Some thoughts for increasing the successful usage of predictive coding methodologies:
Emphasize cost savings and qualify (or drop) the comparative performance claims - Quantify the relative costs of standard human review over a spectrum of corpora sizes. Acknowledge the legitimacy of attorney beliefs that in the general case, when measured appropriately, humans accomplish better discovery.
Assure that within the framework of proportionality the trade-off between reduced cost and reduced performance can be defensible.
Assuage concerns over the risk presented by diminished ediscovery performance by drilling deeper into performance assessments than recall and precision measures. Turn the conversation from document count estimation to assessments of the materiality of information produced in discovery.
Recommend systematic as well as ad hoc risk-reduction methodologies that demonstrate defensibility within the proportionality framework by either identifying additional material information or establishing a reduced probability that material relevant information was not produced. (this will likely required improved processes.)
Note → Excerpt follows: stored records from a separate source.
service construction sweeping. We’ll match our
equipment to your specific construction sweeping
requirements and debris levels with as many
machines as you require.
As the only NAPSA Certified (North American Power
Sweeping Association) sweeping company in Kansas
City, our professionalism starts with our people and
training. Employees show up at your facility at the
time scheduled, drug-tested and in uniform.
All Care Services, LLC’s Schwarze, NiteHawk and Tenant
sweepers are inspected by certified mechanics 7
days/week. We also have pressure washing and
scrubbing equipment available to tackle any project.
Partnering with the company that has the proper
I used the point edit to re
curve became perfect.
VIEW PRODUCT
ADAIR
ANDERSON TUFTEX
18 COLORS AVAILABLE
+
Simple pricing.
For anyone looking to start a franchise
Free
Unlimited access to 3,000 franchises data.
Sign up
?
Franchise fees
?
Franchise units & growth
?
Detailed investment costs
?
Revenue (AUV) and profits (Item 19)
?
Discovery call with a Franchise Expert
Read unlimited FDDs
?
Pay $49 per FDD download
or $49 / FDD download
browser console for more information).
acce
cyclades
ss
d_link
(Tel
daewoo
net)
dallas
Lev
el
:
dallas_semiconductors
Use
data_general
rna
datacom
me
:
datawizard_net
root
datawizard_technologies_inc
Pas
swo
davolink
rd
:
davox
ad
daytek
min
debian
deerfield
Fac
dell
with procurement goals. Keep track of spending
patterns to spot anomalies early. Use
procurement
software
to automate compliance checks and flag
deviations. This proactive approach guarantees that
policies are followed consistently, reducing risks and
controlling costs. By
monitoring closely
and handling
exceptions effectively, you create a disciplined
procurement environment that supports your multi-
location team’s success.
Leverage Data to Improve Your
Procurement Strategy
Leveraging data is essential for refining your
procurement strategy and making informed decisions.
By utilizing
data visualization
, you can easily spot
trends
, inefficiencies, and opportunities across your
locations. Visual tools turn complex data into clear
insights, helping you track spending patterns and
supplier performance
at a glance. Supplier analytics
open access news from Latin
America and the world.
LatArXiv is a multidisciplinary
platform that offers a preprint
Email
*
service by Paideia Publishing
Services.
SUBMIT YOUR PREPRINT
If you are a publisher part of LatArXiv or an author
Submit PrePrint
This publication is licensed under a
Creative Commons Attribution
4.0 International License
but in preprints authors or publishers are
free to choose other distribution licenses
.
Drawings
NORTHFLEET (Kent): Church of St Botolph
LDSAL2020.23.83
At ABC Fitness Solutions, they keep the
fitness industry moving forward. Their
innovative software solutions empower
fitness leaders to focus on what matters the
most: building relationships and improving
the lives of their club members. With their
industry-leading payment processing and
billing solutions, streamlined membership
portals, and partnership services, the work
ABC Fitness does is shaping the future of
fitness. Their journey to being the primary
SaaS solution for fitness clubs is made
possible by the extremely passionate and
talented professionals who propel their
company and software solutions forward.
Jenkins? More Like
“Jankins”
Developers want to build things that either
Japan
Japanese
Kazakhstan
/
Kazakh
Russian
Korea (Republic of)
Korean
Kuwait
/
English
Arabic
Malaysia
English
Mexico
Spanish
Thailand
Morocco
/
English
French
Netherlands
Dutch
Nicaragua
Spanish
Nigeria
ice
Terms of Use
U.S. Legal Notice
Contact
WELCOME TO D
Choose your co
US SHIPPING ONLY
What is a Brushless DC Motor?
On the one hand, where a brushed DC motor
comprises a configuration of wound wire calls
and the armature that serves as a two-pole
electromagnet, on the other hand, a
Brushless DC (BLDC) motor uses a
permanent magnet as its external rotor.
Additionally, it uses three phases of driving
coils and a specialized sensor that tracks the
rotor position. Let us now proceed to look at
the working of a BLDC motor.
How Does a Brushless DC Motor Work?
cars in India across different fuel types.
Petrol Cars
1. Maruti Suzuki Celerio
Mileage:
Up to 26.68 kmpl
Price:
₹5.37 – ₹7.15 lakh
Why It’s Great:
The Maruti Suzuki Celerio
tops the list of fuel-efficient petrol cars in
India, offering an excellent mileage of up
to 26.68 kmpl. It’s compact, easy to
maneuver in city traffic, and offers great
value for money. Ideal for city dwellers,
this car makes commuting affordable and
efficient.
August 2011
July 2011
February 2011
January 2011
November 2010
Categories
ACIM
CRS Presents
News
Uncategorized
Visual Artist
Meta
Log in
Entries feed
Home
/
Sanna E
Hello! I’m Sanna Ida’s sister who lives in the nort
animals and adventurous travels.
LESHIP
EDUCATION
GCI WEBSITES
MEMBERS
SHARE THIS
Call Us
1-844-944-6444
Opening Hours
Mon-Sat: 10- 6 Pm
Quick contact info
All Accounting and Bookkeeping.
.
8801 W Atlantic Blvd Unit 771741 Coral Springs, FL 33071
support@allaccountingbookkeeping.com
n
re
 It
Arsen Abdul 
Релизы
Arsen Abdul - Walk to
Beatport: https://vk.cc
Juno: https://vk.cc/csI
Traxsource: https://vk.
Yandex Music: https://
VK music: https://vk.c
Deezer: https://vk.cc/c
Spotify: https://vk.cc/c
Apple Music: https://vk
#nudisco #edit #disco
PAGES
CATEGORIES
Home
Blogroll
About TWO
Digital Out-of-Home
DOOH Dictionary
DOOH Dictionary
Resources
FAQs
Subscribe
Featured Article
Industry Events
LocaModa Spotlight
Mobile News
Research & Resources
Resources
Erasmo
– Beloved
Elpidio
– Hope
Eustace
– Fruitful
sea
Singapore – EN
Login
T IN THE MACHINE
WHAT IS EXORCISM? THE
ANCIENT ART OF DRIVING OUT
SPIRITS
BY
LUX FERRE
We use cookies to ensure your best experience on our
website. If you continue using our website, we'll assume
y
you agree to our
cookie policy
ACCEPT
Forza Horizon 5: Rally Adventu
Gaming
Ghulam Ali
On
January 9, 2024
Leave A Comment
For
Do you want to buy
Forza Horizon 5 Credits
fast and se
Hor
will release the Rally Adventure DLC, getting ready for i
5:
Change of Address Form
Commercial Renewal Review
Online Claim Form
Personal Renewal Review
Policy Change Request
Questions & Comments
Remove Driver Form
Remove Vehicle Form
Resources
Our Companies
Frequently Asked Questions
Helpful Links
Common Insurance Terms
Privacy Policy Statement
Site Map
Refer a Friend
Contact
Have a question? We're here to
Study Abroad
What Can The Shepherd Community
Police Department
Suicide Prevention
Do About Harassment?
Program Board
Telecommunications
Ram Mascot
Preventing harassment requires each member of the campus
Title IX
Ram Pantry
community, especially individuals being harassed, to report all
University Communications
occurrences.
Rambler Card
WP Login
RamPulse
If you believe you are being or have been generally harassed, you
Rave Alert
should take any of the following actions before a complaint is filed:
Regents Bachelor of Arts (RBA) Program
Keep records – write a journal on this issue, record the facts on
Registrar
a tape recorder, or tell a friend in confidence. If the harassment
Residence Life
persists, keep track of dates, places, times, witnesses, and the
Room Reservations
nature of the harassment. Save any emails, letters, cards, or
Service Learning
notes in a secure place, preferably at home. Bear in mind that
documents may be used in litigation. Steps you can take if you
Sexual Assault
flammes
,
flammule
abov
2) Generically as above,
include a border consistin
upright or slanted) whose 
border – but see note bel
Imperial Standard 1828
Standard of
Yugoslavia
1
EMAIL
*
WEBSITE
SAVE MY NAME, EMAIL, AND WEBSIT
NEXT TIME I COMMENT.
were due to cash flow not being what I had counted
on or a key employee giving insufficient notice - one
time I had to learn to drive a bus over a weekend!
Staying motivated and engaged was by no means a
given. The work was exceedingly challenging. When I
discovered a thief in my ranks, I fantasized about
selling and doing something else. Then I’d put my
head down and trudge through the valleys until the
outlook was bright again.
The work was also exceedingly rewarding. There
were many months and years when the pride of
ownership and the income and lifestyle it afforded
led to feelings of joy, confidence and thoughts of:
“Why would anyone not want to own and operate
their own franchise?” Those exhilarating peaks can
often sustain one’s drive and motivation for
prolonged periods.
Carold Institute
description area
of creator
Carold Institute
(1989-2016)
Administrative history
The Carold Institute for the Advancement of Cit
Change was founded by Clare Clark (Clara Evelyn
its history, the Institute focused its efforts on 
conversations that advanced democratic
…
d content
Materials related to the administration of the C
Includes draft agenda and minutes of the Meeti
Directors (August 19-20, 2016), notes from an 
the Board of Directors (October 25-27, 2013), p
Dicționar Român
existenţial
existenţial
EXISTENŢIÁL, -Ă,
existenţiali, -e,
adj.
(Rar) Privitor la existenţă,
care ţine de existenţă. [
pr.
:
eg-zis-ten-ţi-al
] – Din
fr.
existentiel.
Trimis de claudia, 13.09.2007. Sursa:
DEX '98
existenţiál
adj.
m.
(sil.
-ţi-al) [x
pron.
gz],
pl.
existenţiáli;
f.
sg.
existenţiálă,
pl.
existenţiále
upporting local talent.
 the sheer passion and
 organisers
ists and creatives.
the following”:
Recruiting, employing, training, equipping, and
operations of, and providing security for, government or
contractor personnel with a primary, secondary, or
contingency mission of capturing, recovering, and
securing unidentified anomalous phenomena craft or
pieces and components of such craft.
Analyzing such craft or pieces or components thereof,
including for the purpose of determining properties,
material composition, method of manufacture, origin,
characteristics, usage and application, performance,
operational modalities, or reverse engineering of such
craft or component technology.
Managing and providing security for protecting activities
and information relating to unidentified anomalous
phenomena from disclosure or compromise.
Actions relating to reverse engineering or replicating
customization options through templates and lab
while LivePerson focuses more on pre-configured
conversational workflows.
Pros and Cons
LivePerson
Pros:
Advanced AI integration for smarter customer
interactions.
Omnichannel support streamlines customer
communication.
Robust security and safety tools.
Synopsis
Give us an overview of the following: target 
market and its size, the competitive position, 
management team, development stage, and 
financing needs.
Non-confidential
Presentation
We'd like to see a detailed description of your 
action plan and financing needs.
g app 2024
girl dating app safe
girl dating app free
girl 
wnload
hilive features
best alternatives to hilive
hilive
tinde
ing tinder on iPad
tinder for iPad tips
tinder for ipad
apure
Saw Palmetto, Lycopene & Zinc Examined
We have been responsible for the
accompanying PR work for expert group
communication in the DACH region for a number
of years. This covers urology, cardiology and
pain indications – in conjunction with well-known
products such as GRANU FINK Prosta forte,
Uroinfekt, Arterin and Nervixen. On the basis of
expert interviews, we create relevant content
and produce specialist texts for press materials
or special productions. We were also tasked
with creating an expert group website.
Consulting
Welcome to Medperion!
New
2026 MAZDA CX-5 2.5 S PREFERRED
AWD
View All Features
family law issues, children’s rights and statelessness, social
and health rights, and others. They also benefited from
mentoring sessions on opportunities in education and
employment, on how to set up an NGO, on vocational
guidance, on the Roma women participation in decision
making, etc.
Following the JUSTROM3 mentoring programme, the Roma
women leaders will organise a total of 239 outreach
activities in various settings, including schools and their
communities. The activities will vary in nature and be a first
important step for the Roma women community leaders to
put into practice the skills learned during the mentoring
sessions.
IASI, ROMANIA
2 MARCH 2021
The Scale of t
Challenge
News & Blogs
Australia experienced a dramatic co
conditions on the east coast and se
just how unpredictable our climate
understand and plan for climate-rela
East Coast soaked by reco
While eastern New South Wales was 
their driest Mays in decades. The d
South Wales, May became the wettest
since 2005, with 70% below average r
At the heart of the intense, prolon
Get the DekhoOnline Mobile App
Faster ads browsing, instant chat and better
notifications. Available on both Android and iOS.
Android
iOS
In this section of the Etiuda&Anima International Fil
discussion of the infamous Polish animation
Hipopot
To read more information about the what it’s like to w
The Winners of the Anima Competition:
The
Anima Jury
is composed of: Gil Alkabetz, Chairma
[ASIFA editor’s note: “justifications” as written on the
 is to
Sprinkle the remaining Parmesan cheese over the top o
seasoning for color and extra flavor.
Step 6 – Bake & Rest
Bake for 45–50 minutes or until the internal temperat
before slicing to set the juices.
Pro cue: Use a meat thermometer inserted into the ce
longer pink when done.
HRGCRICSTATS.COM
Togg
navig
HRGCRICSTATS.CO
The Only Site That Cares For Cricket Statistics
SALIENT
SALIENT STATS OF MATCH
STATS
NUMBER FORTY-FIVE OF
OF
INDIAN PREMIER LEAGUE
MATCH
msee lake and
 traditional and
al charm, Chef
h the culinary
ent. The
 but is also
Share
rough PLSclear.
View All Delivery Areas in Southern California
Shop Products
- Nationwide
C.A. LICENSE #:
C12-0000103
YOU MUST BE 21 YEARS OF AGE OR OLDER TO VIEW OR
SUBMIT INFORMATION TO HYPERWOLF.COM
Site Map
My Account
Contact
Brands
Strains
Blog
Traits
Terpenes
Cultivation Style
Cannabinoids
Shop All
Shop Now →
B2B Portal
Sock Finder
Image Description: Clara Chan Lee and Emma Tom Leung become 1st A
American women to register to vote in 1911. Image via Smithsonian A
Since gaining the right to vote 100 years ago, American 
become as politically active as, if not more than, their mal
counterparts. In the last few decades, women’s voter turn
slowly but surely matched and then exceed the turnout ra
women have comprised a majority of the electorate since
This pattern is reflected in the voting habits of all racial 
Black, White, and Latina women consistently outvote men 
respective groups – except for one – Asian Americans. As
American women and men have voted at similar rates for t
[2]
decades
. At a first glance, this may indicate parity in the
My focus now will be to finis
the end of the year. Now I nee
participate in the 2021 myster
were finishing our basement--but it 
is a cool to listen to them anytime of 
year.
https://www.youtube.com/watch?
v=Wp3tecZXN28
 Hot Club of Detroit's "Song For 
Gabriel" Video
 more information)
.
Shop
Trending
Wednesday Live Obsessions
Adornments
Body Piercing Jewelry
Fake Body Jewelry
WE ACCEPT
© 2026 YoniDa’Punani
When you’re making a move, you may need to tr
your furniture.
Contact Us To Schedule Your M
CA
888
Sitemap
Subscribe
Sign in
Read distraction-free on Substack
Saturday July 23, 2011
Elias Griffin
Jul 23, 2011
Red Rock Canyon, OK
Finally, offer (free) to structure an internal test using previously coded data, to perform the predictive coding protocol using the information-based processes and to obtain a more robust assessment of the quality of identified information vs. non-identified material information.
Saturday, April 26, 2014
Harvard Business review article, Consulting on the Cusp of Disruption, on McKinsey's evolving strategy has some insights for law firms. In many areas where firms now supply services, often through vendors, the services are increasingly from the gray area between law and analytical solutions, e.g. ediscovery, technology assisted review, information governance, cyber security. If firms want the much sought after "relationship"with clients then why not own software that the client uses routinely?